In slew of reform measures, Sebi plans to tighten its settlement norms by making the suspected defaulters pay more for any delay on their part, while fresh steps would be taken to popularise new investment vehicles like municipal bonds, REITs and InvITs.
Also among the proposed measures, which are to be considered by Sebi board during its meeting on January 14, is allowing mutual funds to invest in a new class of ‘Alternative Securities’, which would initially comprise of Real Estate and Infrastructure Investment Trusts.
Defaulters, whose application for settlement of cases are delayed, would soon be required to pay a non-refundable amount of Rs 2,000 seeking condonation of the delay. Further, such entities would have to pay additional money in case there is more than 60 days delay in applying for settlement, a senior official said.
Currently, settlement applications at pre-show cause notice stage and on suo-moto basis are treated equally. Pre- show cause notice in instances such as during investigation or on issue of settlement notice after completion of probe and before initiation of enforcement action.
As a result, the official said there is little incentive for defaulters to come forward on their own before investigation or enforcement action.
Among others, defaulters would be given 15 days time from the date of intimation of settlement amount to remit the same.
The Proceeding Conversion Factor (PCF), used to arrive at the settlement amount, would be lower for entities filing voluntary or suo-moto settlement applications. With respect to cases of fraudulent and unfair trade practices, the reduction in PCF would be decided on the basis of evidence, disclosure and assistance provided during the investigation.
The rules pertaining to calculation of the indicative amount for settlement are also likely to be amended.
In order to provide diversified options for investors, Sebi has proposed ‘Alternative Securities’ as a new asset class for investments by mutual funds. For now, it would have only REITs and InvITs.
The move is likely to help in attracting more number of investors into Real Estate and Infrastructure Investment Trusts.
A mutual fund would be permitted to invest only up to five per cent of their net asset value in units of a single issuer of alternative securities. The limit would be 10 per cent for total exposure to alternative securities. These caps would not be applicable in case of index funds.
To boost municipal bonds, also known as muni bonds, Sebi is planning to amend the relevant regulations in order to provide a criteria that is alternative to ‘net worth’ of the municipalities.
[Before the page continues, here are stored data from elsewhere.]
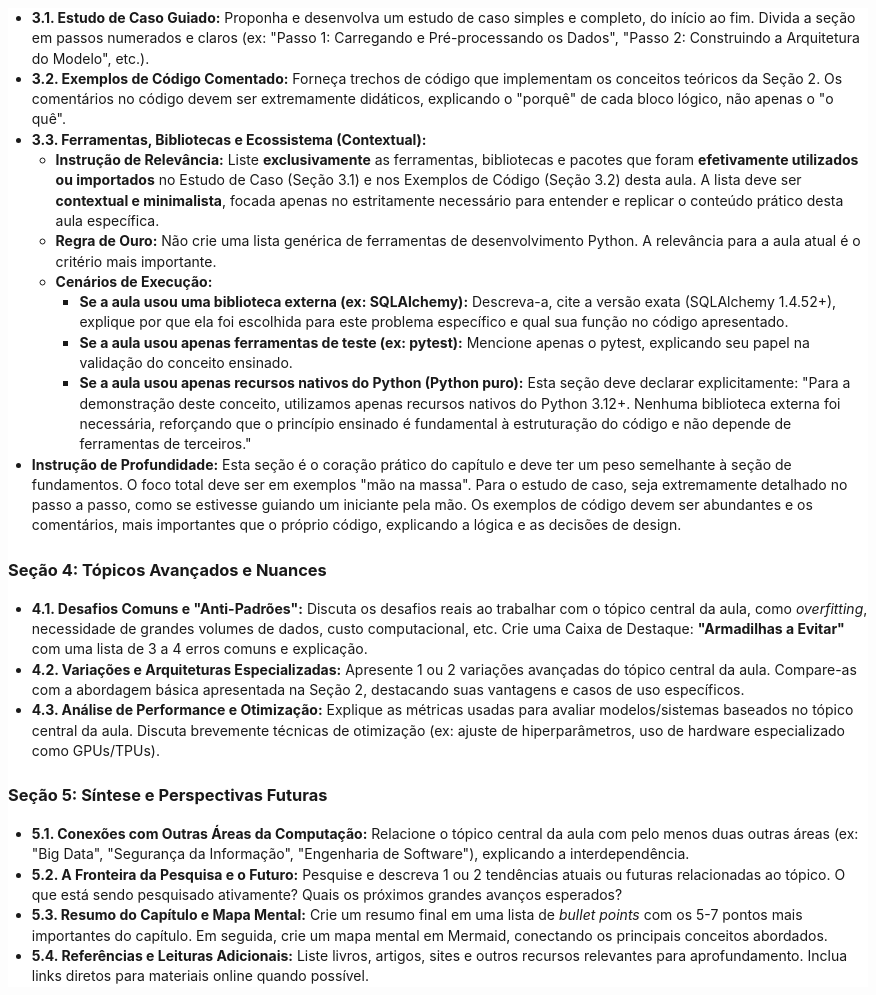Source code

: * **3.1. Estudo de Caso Guiado:** Proponha e desenvolva um estudo de caso simples e completo, do início ao fim. Divida a seção em passos numerados e claros (ex: "Passo 1: Carregando e Pré-processando os Dados", "Passo 2: Construindo a Arquitetura do Modelo", etc.).
* **3.2. Exemplos de Código Comentado:** Forneça trechos de código que implementam os conceitos teóricos da Seção 2. Os comentários no código devem ser extremamente didáticos, explicando o "porquê" de cada bloco lógico, não apenas o "o quê".
* **3.3. Ferramentas, Bibliotecas e Ecossistema (Contextual):**
  + **Instrução de Relevância:** Liste **exclusivamente** as ferramentas, bibliotecas e pacotes que foram **efetivamente utilizados ou importados** no Estudo de Caso (Seção 3.1) e nos Exemplos de Código (Seção 3.2) desta aula. A lista deve ser **contextual e minimalista**, focada apenas no estritamente necessário para entender e replicar o conteúdo prático desta aula específica.
  + **Regra de Ouro:** Não crie uma lista genérica de ferramentas de desenvolvimento Python. A relevância para a aula atual é o critério mais importante.
  + **Cenários de Execução:**
    - **Se a aula usou uma biblioteca externa (ex: SQLAlchemy):** Descreva-a, cite a versão exata (SQLAlchemy 1.4.52+), explique por que ela foi escolhida para este problema específico e qual sua função no código apresentado.
    - **Se a aula usou apenas ferramentas de teste (ex: pytest):** Mencione apenas o pytest, explicando seu papel na validação do conceito ensinado.
    - **Se a aula usou apenas recursos nativos do Python (Python puro):** Esta seção deve declarar explicitamente: "Para a demonstração deste conceito, utilizamos apenas recursos nativos do Python 3.12+. Nenhuma biblioteca externa foi necessária, reforçando que o princípio ensinado é fundamental à estruturação do código e não depende de ferramentas de terceiros."
* **Instrução de Profundidade:** Esta seção é o coração prático do capítulo e deve ter um peso semelhante à seção de fundamentos. O foco total deve ser em exemplos "mão na massa". Para o estudo de caso, seja extremamente detalhado no passo a passo, como se estivesse guiando um iniciante pela mão. Os exemplos de código devem ser abundantes e os comentários, mais importantes que o próprio código, explicando a lógica e as decisões de design.

### **Seção 4: Tópicos Avançados e Nuances**

* **4.1. Desafios Comuns e "Anti-Padrões":** Discuta os desafios reais ao trabalhar com o tópico central da aula, como *overfitting*, necessidade de grandes volumes de dados, custo computacional, etc. Crie uma Caixa de Destaque: **"Armadilhas a Evitar"** com uma lista de 3 a 4 erros comuns e explicação.
* **4.2. Variações e Arquiteturas Especializadas:** Apresente 1 ou 2 variações avançadas do  tópico central da aula. Compare-as com a abordagem básica apresentada na Seção 2, destacando suas vantagens e casos de uso específicos.
* **4.3. Análise de Performance e Otimização:** Explique as métricas usadas para avaliar modelos/sistemas baseados no  tópico central da aula. Discuta brevemente técnicas de otimização (ex: ajuste de hiperparâmetros, uso de hardware especializado como GPUs/TPUs).

### **Seção 5: Síntese e Perspectivas Futuras**

* **5.1. Conexões com Outras Áreas da Computação:** Relacione o tópico central da aula com pelo menos duas outras áreas (ex: "Big Data", "Segurança da Informação", "Engenharia de Software"), explicando a interdependência.
* **5.2. A Fronteira da Pesquisa e o Futuro:** Pesquise e descreva 1 ou 2 tendências atuais ou futuras relacionadas ao tópico. O que está sendo pesquisado ativamente? Quais os próximos grandes avanços esperados?
* **5.3. Resumo do Capítulo e Mapa Mental:** Crie um resumo final em uma lista de *bullet points* com os 5-7 pontos mais importantes do capítulo. Em seguida, crie um mapa mental em Mermaid, conectando os principais conceitos abordados.
* **5.4. Referências e Leituras Adicionais:** Liste livros, artigos, sites e outros recursos relevantes para aprofundamento. Inclua links diretos para materiais online quando possível.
The concept of net worth basically applies to a corporate entity and might not be applicable to a municipality in absolute terms. To gauge the financial capacity of a municipality, an alternative criteria is being worked out, the official said.
According to the proposal, a municipality planning to issue bonds should not have negative net worth or material deficit as per its income and expenditure statement for three preceding financial years. Sebi could also come out with any financial criteria from time to time. The board, during its meeting this week, would also discuss the status of amendments to regulations related to REITs and InvITs.
Amendments to these regulations were notified in November last year and subsequently two InvITs have filed their offer documents with Sebi.
Sebi to go digital on all payments
New Delhi: Joining forces with the government on the post-demonetisation cashless drive, markets regulator Sebi plans to give an option to all market intermediaries and companies to make their regulatory payments in digital mode. The move would help in speedy and easy transactions, while reducing failures due to payment gateway issues. Sebi would consider a proposal in this regard this week, sources said. The move comes following the demonetisation of high-value currency by RBI in November. Many of the intermediaries such as brokers, FPIs, stock exchanges, custodians make payments to Sebi through online banking.